◆ Exercise prompt ◆
Copy the listing from its first line through the line containing "Vocal Prep en", replacing "tutoriel" with "guide" and changing nothing else.

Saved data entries
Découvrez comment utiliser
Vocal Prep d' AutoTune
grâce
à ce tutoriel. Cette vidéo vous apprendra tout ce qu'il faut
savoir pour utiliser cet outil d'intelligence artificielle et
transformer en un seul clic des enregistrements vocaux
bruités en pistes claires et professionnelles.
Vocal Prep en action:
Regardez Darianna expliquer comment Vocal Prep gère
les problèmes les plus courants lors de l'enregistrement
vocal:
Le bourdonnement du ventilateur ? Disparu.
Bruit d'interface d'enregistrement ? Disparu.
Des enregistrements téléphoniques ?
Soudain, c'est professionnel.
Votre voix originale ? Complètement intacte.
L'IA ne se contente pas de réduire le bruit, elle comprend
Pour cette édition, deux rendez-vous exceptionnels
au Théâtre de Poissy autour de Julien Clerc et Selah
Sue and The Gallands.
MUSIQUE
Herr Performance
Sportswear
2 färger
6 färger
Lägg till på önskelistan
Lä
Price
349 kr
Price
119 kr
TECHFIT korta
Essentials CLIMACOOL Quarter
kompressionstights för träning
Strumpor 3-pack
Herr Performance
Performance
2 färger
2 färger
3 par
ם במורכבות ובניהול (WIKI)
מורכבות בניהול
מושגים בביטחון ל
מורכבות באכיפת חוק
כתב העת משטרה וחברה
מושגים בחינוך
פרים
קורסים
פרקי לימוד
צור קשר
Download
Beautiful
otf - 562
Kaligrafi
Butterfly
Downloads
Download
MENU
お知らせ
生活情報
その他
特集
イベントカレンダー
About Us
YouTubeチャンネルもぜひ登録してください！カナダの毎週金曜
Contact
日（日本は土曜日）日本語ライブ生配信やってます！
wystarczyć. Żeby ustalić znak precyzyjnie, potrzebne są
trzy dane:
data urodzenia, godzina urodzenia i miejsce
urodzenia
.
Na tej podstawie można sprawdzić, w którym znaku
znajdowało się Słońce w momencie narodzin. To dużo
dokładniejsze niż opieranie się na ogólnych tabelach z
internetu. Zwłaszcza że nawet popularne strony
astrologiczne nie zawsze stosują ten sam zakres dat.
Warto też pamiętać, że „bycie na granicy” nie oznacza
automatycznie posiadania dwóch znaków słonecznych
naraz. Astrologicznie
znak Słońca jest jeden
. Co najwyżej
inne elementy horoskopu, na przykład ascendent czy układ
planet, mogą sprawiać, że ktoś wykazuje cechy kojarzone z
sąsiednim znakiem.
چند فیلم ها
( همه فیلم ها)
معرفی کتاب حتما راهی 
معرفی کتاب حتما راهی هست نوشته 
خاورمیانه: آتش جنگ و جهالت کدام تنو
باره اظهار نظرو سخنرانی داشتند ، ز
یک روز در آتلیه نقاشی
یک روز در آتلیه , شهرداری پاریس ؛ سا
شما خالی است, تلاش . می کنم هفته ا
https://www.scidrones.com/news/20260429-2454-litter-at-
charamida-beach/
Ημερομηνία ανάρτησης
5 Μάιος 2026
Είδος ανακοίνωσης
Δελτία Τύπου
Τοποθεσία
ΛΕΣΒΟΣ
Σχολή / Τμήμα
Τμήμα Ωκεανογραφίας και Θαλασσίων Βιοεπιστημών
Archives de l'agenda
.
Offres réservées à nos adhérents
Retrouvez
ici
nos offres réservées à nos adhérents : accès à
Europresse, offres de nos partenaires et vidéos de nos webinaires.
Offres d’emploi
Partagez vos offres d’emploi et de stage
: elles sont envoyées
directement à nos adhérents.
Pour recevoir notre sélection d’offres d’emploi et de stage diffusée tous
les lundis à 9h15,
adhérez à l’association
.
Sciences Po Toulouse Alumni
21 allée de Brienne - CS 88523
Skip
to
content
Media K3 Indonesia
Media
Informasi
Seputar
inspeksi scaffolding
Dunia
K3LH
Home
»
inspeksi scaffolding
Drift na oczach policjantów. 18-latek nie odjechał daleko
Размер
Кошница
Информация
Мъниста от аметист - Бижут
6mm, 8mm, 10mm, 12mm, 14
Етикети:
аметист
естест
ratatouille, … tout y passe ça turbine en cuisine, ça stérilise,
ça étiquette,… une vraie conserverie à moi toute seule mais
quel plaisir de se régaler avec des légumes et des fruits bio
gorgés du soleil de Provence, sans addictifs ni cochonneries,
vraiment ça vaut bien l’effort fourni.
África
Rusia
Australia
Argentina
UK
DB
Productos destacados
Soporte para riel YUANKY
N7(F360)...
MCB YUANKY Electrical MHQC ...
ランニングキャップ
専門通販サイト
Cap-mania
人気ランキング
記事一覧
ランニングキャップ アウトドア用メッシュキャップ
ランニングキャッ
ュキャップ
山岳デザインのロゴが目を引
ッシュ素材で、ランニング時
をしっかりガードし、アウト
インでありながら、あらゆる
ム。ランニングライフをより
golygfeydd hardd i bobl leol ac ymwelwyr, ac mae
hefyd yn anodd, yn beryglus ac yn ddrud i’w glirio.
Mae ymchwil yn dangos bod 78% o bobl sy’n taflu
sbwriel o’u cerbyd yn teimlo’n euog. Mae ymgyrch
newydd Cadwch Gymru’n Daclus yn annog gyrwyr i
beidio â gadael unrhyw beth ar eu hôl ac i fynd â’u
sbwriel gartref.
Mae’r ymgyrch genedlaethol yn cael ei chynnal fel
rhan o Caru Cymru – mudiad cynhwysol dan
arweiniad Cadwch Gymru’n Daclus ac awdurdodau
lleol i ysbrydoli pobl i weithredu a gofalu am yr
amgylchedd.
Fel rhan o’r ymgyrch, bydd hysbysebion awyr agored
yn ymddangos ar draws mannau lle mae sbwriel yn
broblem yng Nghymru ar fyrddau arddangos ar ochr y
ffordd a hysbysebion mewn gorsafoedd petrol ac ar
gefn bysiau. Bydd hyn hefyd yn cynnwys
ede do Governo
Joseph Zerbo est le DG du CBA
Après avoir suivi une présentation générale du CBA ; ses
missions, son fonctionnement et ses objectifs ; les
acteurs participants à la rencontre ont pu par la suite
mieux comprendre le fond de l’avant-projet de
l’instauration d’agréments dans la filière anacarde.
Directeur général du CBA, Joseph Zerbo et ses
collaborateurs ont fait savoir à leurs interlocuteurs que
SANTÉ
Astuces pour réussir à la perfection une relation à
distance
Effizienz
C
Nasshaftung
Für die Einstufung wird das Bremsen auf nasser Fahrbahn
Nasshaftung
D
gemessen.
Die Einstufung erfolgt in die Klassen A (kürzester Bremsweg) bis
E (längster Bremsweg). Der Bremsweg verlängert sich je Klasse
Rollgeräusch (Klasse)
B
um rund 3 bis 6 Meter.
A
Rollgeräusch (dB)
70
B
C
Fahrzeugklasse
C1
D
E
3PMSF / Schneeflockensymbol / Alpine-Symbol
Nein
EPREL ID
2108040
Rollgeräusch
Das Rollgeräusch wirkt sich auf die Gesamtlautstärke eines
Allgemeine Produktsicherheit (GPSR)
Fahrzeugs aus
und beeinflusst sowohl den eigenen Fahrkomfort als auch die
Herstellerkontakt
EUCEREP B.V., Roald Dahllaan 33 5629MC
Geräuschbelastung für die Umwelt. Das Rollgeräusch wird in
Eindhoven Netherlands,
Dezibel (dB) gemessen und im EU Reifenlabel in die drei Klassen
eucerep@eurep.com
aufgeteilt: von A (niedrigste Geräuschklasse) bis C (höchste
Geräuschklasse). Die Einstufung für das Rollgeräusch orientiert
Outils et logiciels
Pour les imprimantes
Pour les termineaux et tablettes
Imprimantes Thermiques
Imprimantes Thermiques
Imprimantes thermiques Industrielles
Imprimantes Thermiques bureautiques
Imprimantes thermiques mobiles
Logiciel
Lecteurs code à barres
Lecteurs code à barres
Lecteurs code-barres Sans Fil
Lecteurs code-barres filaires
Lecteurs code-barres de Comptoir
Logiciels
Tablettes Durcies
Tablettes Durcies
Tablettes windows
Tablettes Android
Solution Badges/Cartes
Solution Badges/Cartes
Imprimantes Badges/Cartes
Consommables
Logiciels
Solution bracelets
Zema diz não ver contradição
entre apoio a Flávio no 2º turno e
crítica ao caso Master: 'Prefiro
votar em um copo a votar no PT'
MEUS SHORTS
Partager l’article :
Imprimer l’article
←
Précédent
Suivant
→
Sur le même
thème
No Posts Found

◆ Response box ◆
Découvrez comment utiliser
Vocal Prep d' AutoTune
grâce
à ce guide. Cette vidéo vous apprendra tout ce qu'il faut
savoir pour utiliser cet outil d'intelligence artificielle et
transformer en un seul clic des enregistrements vocaux
bruités en pistes claires et professionnelles.
Vocal Prep en action:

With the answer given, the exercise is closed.